*** Listed records

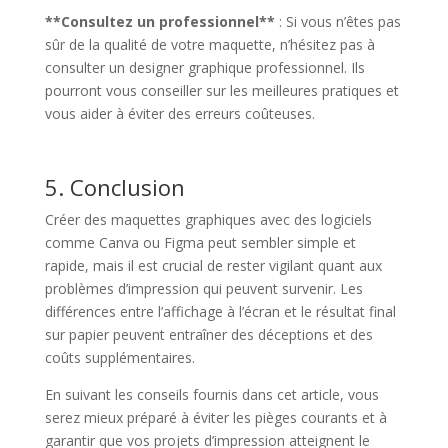
**Consultez un professionnel**
: Si vous n’êtes pas
sûr de la qualité de votre maquette, n’hésitez pas à
consulter un designer graphique professionnel. Ils
pourront vous conseiller sur les meilleures pratiques et
vous aider à éviter des erreurs coûteuses.
5. Conclusion
Créer des maquettes graphiques avec des logiciels
comme Canva ou Figma peut sembler simple et
rapide, mais il est crucial de rester vigilant quant aux
problèmes d’impression qui peuvent survenir. Les
différences entre l’affichage à l’écran et le résultat final
sur papier peuvent entraîner des déceptions et des
coûts supplémentaires.
En suivant les conseils fournis dans cet article, vous
serez mieux préparé à éviter les pièges courants et à
garantir que vos projets d’impression atteignent le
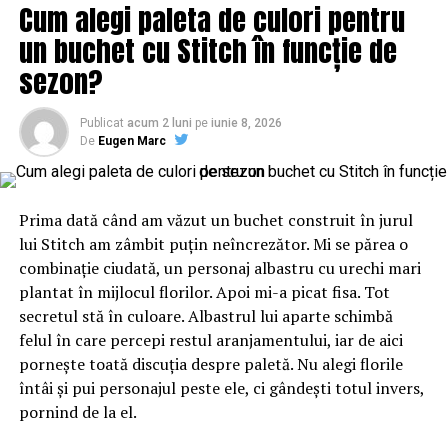
Cum alegi paleta de culori pentru
Factori care fac o țară pregătită
un buchet cu Stitch în funcție de
pentru adoptarea monedelor digitale
sezon?
Criptomonedele se confruntă în prezent cu creșteri
Publicat
acum 2 luni
pe
iunie 8, 2026
uriașe ale cererii în întreaga lume. Dorința oamenilor de
De
Eugen Marc
a deține criptomonede și rata de absorbție a
criptomonedelor sunt importante pentru creșterea cu
succes a criptomonedelor în fiecare țară.
Prima dată când am văzut un buchet construit în jurul
lui Stitch am zâmbit puțin neîncrezător. Mi se părea o
Pe măsură ce criptomonedele devin mai tradiționale,
combinație ciudată, un personaj albastru cu urechi mari
consumatorii vor începe să accepte mai ușor moneda
plantat în mijlocul florilor. Apoi mi-a picat fisa. Tot
digitală ca unul dintre activele lor.
secretul stă în culoare. Albastrul lui aparte schimbă
felul în care percepi restul aranjamentului, iar de aici
ARTICOLE PE ACEIASI TEMA:
PRIMA
pornește toată discuția despre paletă. Nu alegi florile
întâi și pui personajul peste ele, ci gândești totul invers,
URMATORUL
“Slovenia nu este o colonie, nu este un stat de mâna a
pornind de la el.
doua” – Capital | BuzauAZI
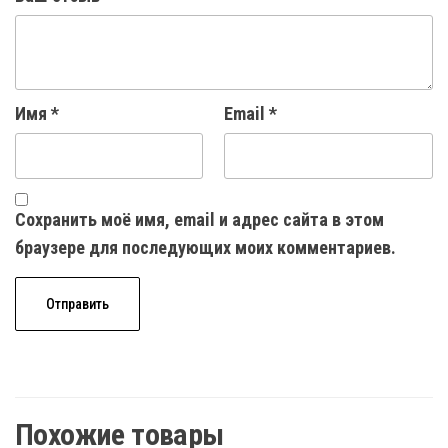
Имя
*
Email
*
Сохранить моё имя, email и адрес сайта в этом
браузере для последующих моих комментариев.
Похожие товары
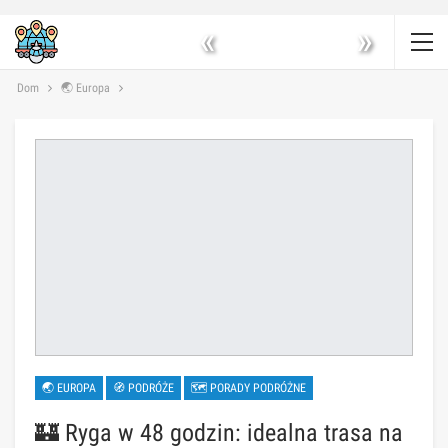
«
»
Dom
🌏 Europa
🌏 EUROPA
🧭 PODRÓŻE
🗺 PORADY PODRÓŻNE
🏰 Ryga w 48 godzin: idealna trasa na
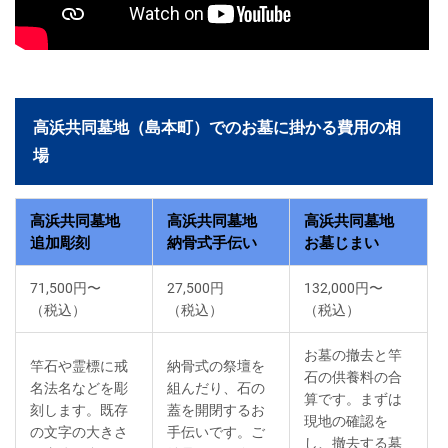
高浜共同墓地（島本町）でのお墓に掛かる費用の相
場
高浜共同墓地
高浜共同墓地
高浜共同墓地
追加彫刻
納骨式手伝い
お墓じまい
71,500円〜
27,500円
132,000円〜
（税込）
（税込）
（税込）
お墓の撤去と竿
竿石や霊標に戒
納骨式の祭壇を
石の供養料の合
名法名などを彫
組んだり、石の
算です。まずは
刻します。既存
蓋を開閉するお
現地の確認を
の文字の大きさ
手伝いです。ご
し、撤去する墓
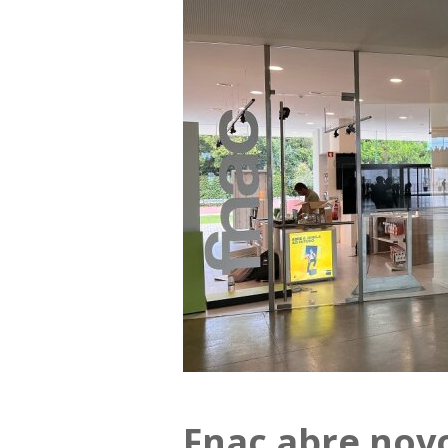
Fnac abre nov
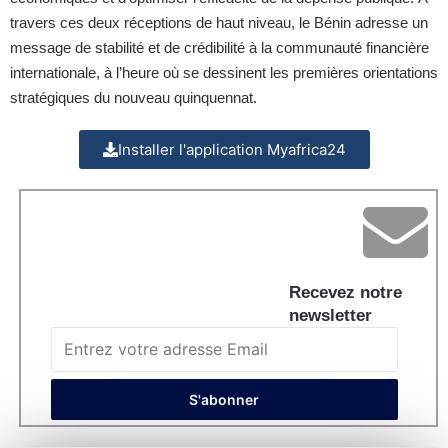
travers ces deux réceptions de haut niveau, le Bénin adresse un
message de stabilité et de crédibilité à la communauté financière
internationale, à l’heure où se dessinent les premières orientations
stratégiques du nouveau quinquennat.
Installer l'application Myafrica24
Recevez notre
newsletter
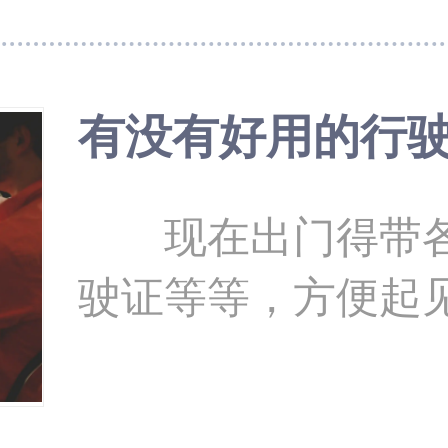
字识别软件是我们
用ocr文字识别转
有没有好用的行驶
么？今天小编就给大家介
字识别转换 OCR（optical character
现在出门得带各
recognition
驶证等等，方便起
如扫描仪或数码相
些证件转变成电子
带上手机就可以了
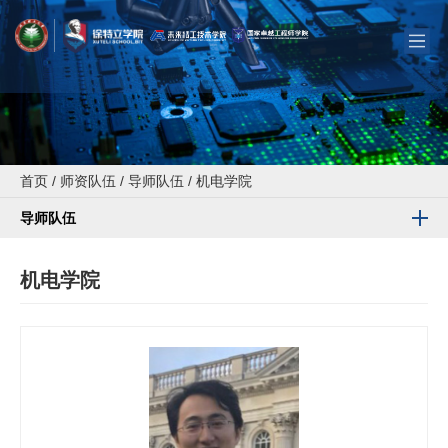
首页
/
师资队伍
/
导师队伍
/
机电学院
导师队伍
机电学院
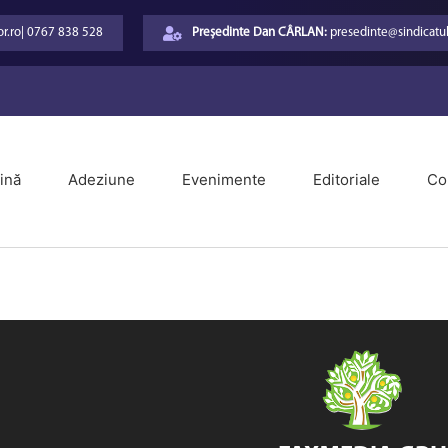
r.ro
|
0767 838 528
Președinte Dan CÂRLAN:
presedinte@sindicatul
ină
Adeziune
Evenimente
Editoriale
Co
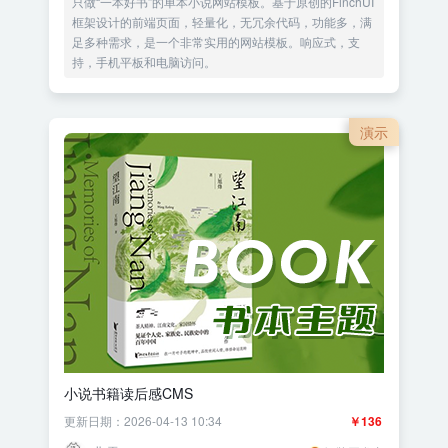
只做“一本好书”的单本小说网站模板。基于原创的FinchUI
框架设计的前端页面，轻量化，无冗余代码，功能多，满
足多种需求，是一个非常实用的网站模板。响应式，支
持，手机平板和电脑访问。
演示
小说书籍读后感CMS
更新日期：2026-04-13 10:34
￥136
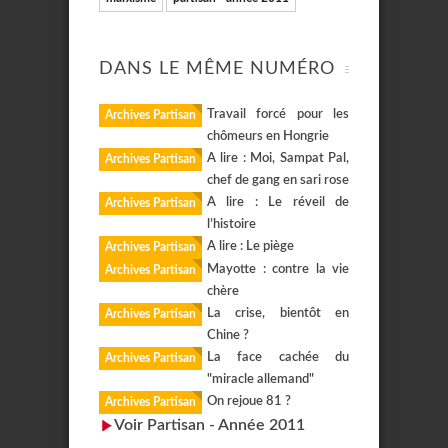
DANS LE MÊME NUMÉRO
Travail forcé pour les
Archives Partisan
chômeurs en Hongrie
A lire : Moi, Sampat Pal,
Archives Partisan
chef de gang en sari rose
A lire : Le réveil de
Archives Partisan
l’histoire
A lire : Le piège
Archives Partisan
Mayotte : contre la vie
Archives Partisan
chère
La crise, bientôt en
Archives Partisan
Chine ?
La face cachée du
Archives Partisan
"miracle allemand"
On rejoue 81 ?
Archives Partisan
Voir Partisan - Année 2011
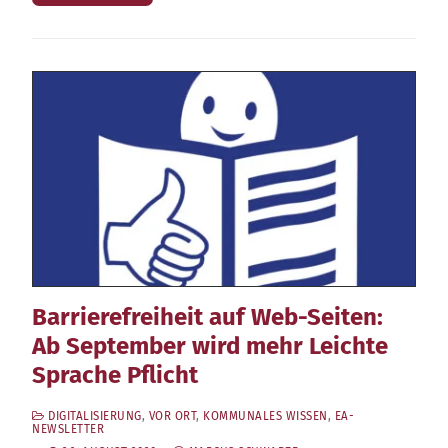
Barrierefreiheit auf Web-Seiten:
Ab September wird mehr Leichte
Sprache Pflicht
DIGITALISIERUNG
,
VOR ORT
,
KOMMUNALES WISSEN
,
EA-
NEWSLETTER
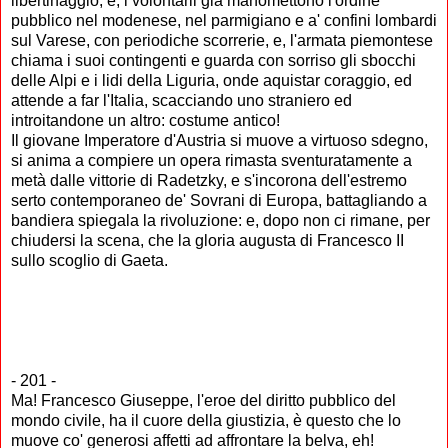
libertinaggio, e, i volontarii già manomettono l'ordine
pubblico nel modenese, nel parmigiano e a' confini lombardi
sul Varese, con periodiche scorrerie, e, l'armata piemontese
chiama i suoi contingenti e guarda con sorriso gli sbocchi
delle Alpi e i lidi della Liguria, onde aquistar coraggio, ed
attende a far l'Italia, scacciando uno straniero ed
introitandone un altro: costume antico!
Il giovane Imperatore d'Austria si muove a virtuoso sdegno,
si anima a compiere un opera rimasta sventuratamente a
metà dalle vittorie di Radetzky, e s'incorona dell'estremo
serto contemporaneo de' Sovrani di Europa, battagliando a
bandiera spiegala la rivoluzione: e, dopo non ci rimane, per
chiudersi la scena, che la gloria augusta di Francesco II
sullo scoglio di Gaeta.
- 201 -
Ma! Francesco Giuseppe, l'eroe del diritto pubblico del
mondo civile, ha il cuore della giustizia, è questo che lo
muove co' generosi affetti ad affrontare la belva, eh!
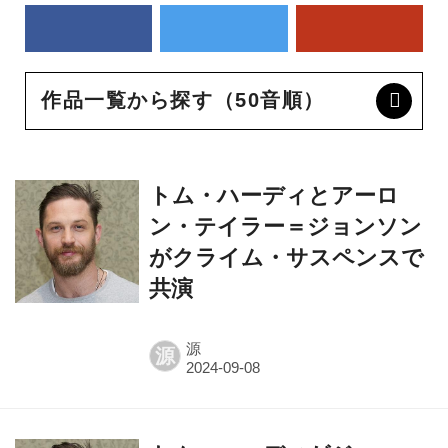
作品一覧から探す（50音順）
トム・ハーディとアーロ
ン・テイラー＝ジョンソン
がクライム・サスペンスで
共演
源
源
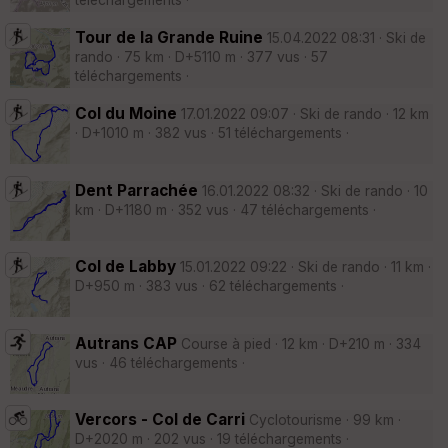
Tour de la Grande Ruine
15.04.2022 08:31 · Ski de
rando · 75 km · D+5110 m · 377 vus · 57
téléchargements ·
Col du Moine
17.01.2022 09:07 · Ski de rando · 12 km
· D+1010 m · 382 vus · 51 téléchargements ·
Dent Parrachée
16.01.2022 08:32 · Ski de rando · 10
km · D+1180 m · 352 vus · 47 téléchargements ·
Col de Labby
15.01.2022 09:22 · Ski de rando · 11 km ·
D+950 m · 383 vus · 62 téléchargements ·
Autrans CAP
Course à pied · 12 km · D+210 m · 334
vus · 46 téléchargements ·
Vercors - Col de Carri
Cyclotourisme · 99 km ·
D+2020 m · 202 vus · 19 téléchargements ·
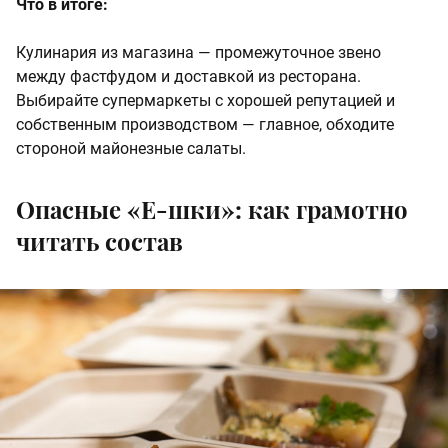
Что в итоге:
Кулинария из магазина — промежуточное звено
между фастфудом и доставкой из ресторана.
Выбирайте супермаркеты с хорошей репутацией и
собственным производством — главное, обходите
стороной майонезные салаты.
Опасные «Е-шки»: как грамотно
читать состав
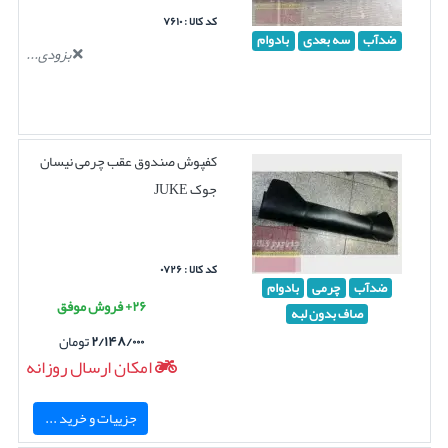
کد کالا : ۷۶۱۰
ضدآب
سه بعدی
بادوام
بزودی...
کفپوش صندوق عقب چرمی نیسان
جوک JUKE
کد کالا : ۰۷۲۶
ضدآب
چرمی
بادوام
۲۶+ فروش موفق
صاف بدون لبه
۲/۱۴۸/۰۰۰
تومان
امکان ارسال روزانه
جزییات و خرید ...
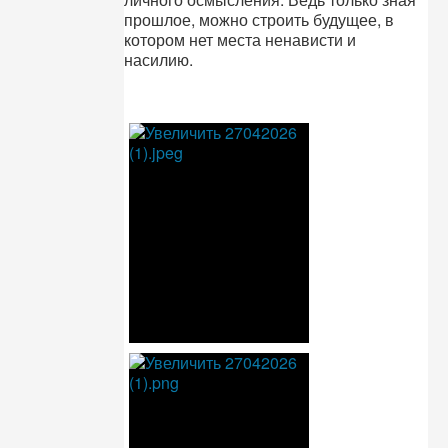
прошлое, можно строить будущее, в
котором нет места ненависти и
насилию.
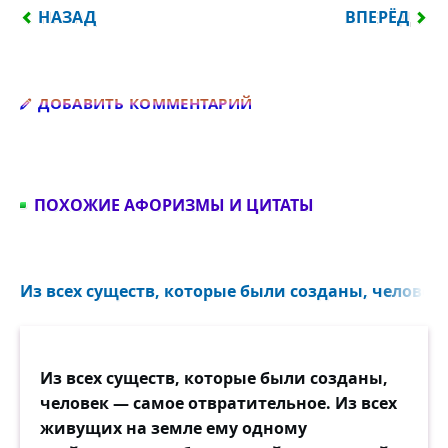
ПРЕДЫДУЩИЙ: НЕ ЗАБЛУЖДАЙТЕСЬ В МЫСЛИ, ЧТО
СЛЕДУЮЩИЙ:
НАЗАД
ВПЕРЁД
Добавить комментарий
ДОБАВИТЬ КОММЕНТАРИЙ
ПОХОЖИЕ АФОРИЗМЫ И ЦИТАТЫ
Из всех существ, которые были созданы, человек 
Из всех существ, которые были созданы,
человек — самое отвратительное. Из всех
живущих на земле ему одному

******

About this exercise —
Reproduce each line of the data containing the word "созданы".

Task answer —
Из всех существ, которые были созданы, человек 
Из всех существ, которые были созданы,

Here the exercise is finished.